Rory Clarke, managing director J.R. Rix

A leisure home and lodge manufacturing arm of a Yorkshire business helped deliver a £5.9m profit for the group – a 16% rise for the firm.

In newly published financial results, Victory Leisure Homes, part of J.R. Rix & Sons, saw pre-tax profits at the Gilberdyke business surge from £256,000 in 2015 to £1.5m in the Year to December 2016, helping to drive a 16% rise in group profit, from £5.1m to £5.9m. The group also has property and petroleum divisions.

Overall, group revenue fell from £359m to £348m, reflecting a fall in turnover for both the inland and marine fuel businesses.
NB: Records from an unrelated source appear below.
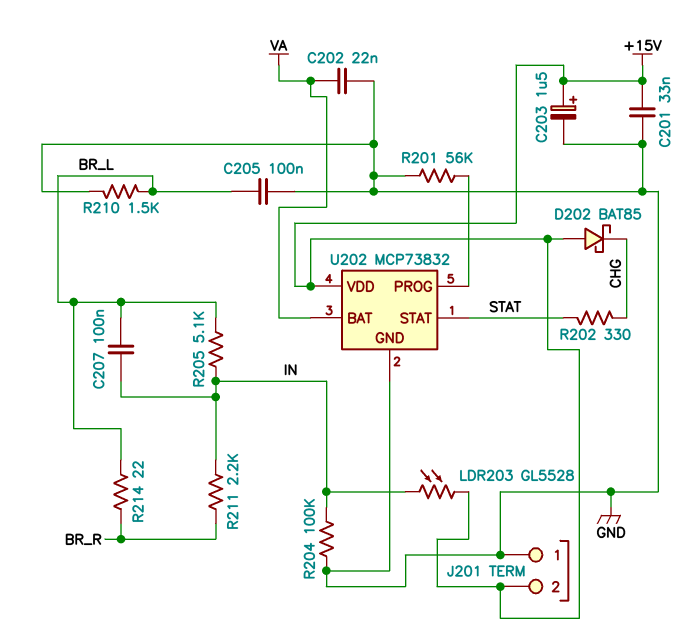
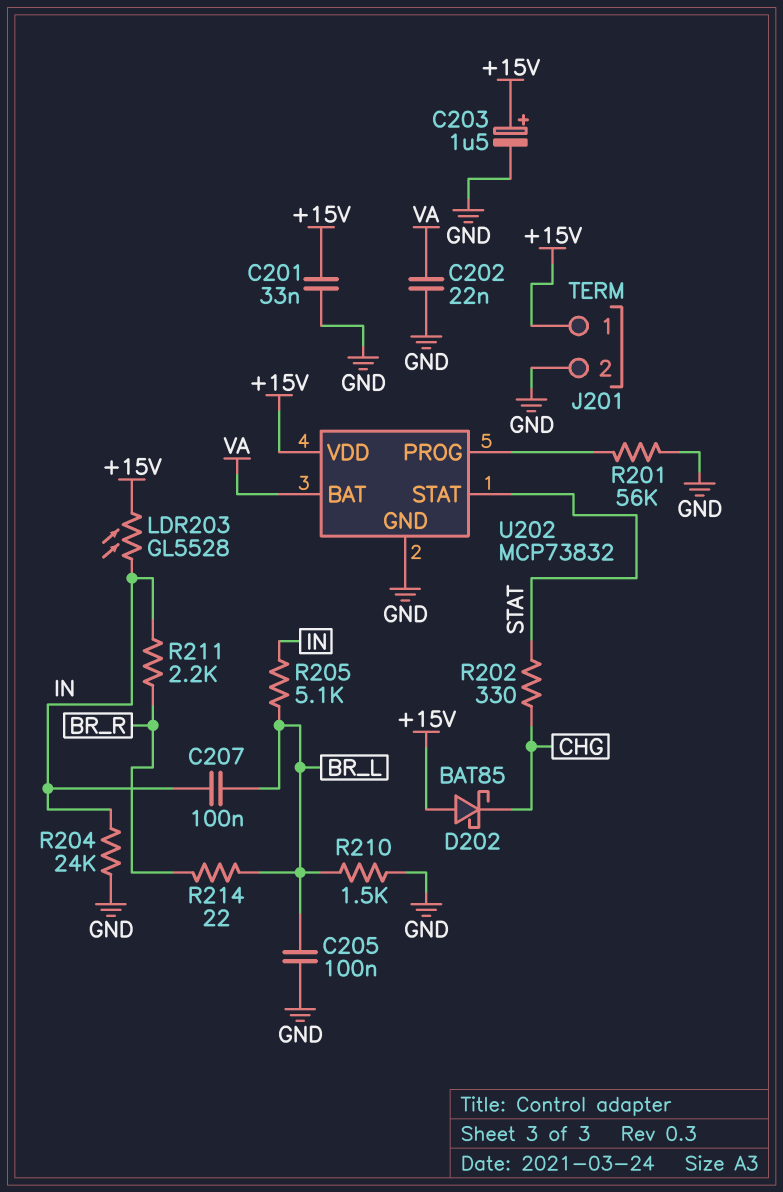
J201 pin 1: GND -> +15V
J201 pin 2: +15V -> GND
R204: 100k (GND, IN) -> 24k (GND, IN)

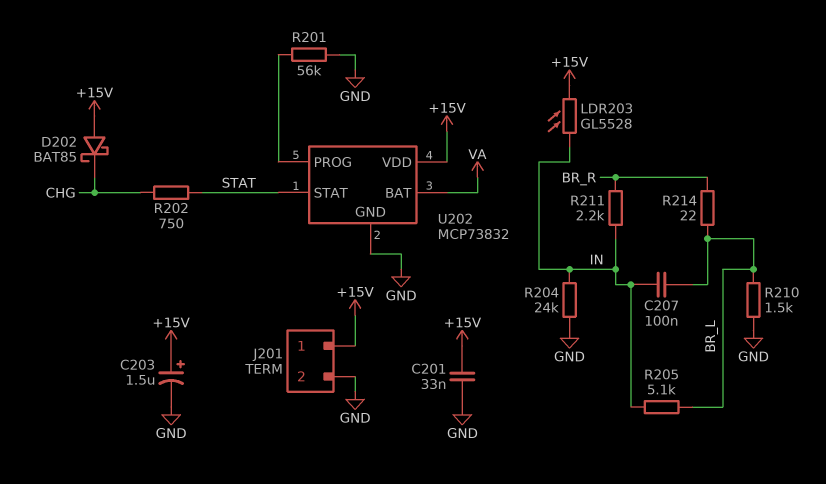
C202: 22nF (GND, VA) -> none
C205: 100nF (BR_L, GND) -> none
R202: 330 (CHG, STAT) -> 750 (CHG, STAT)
Maritime Bunkering’s turnover dropped from £30.5m to £25.5m, profits increased from £718,000 to £1m – which the firm said was due to cost saving.

Rix Petroleum’s turnover fell from £284m in 2015 to £272m last year, with profits reducing from £2.7m to £2.1m. However, market share remained the same, with the company selling approximately 400m litres of petroleum products in both years.

Rory Clarke, managing director of J.R. Rix & Sons, which has its HQ in Hull, said Victory Leisure Homes had benefited from an increased demand in the domestic holiday market. He said: “Victory Leisure Homes has had a fantastic year, helped by an increase in the number of holiday makers who decided to stay in the UK. Uncertainty abroad, combined with the fall in the value of the pound following the Brexit vote, have had a significant influence on the holiday market. The Victory brand continues to become established, which in turn has created increased market share.”

 

Clarke added: “Rix Petroleum is the largest company in the J.R. Rix & Sons Group. Whilst oil prices increased during 2016, they remained below the 2015 average. Following the Brexit vote, the value of sterling weakened against the dollar in the second half of the year, and oil is traded in US dollars.

“Despite selling a similar volume of fuel and maintaining market share, company turnover reduced, primarily as a result of selling a greater volume of low-duty product last year and a lower volume of high-duty product. As fuel duty makes up a significant proportion of our turnover, this shift of emphasis had a corresponding effect.”